The Selection series is not without flaws, but I found it worth mentioning in this post seeing how it offers a relatively good example of pro-family themes. America’s family seemed pretty realistic, to a certain extent, and was generally very supportive of one another. I liked May and America’s relationship, though it wasn’t focused on much I suppose, as well as the relationship between America and her father. As for The Heir, Eadlyn had a pretty good family… mostly. America and Maxon were good, though some of their decisions involved some raised eyebrows on my part. But still. Point being; pro-family! *Claps*

Legend by Marie Lu

Legend

June and Day’s respective families are the reason for Legend being on the list. June’s parents were dead even before the book started (so no worries, it’s not a spoiler, you’ll learn that quickly anyway), but her relationship with her brother recieves a thumbs-up from me! I appreciated their strong bond. Day didn’t have the best family, in that they weren’t in the best condition, but their relationship was strong and filled with love. ❤ Agh. Why they don’t have more strong familial relationships in books, I don’t understand.

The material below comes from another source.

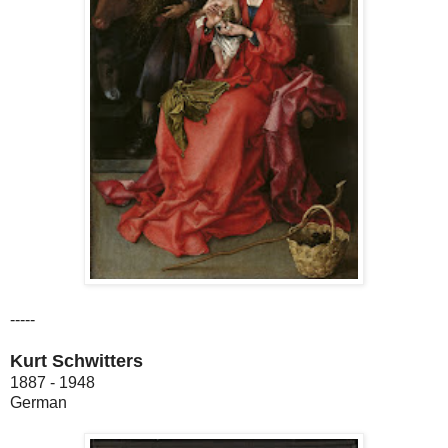
-----
Kurt Schwitters
1887 - 1948
German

Twilight by Stephanie Meyer

I know, I know. Most of you are probably looking at the screen like, girl, really?! or something like that. But yes. This isn’t a mistake! Twilight actually does have a pro-family theme, as much as Twilight-haters might want to deny it. The Cullen family, though perhaps not popular, still does support the whole pro-family theme! The Cullens are very protective of one another, and love eachother.. in their own way. This may not be a favourite, but it still has a good family theme! Don’t kill me please.

Red Queen by Victoria Aveyard

Red Queen

Aaaand, last but not least, to conclude this list, I’ve put Red Queen by Victoria Aveyard! This book also has a pro-family theme going on (duh, that’s why it’s on the list), thanks to Mare. She obviously cared for her family quite a bit, and her family, despite their disapproval at times, returned that sentiment. It was refreshing to see that in a fantasy novel!


So that’s it for this little list! I know (well, hope) that there are many other books out there with pro-family themes; if I’ve missed any that you’ve read, feel free to mention it below! I’m always on the lookout for books with families actually present, you know? Having no family in YA books has honestly become too common. But tell me what you think? Has families become sparse in YA? Is that a good or bad thing? What bookish families do you love the most? Let me know whatever thoughts you may have down in the comments! ❤ Happy Tuesday!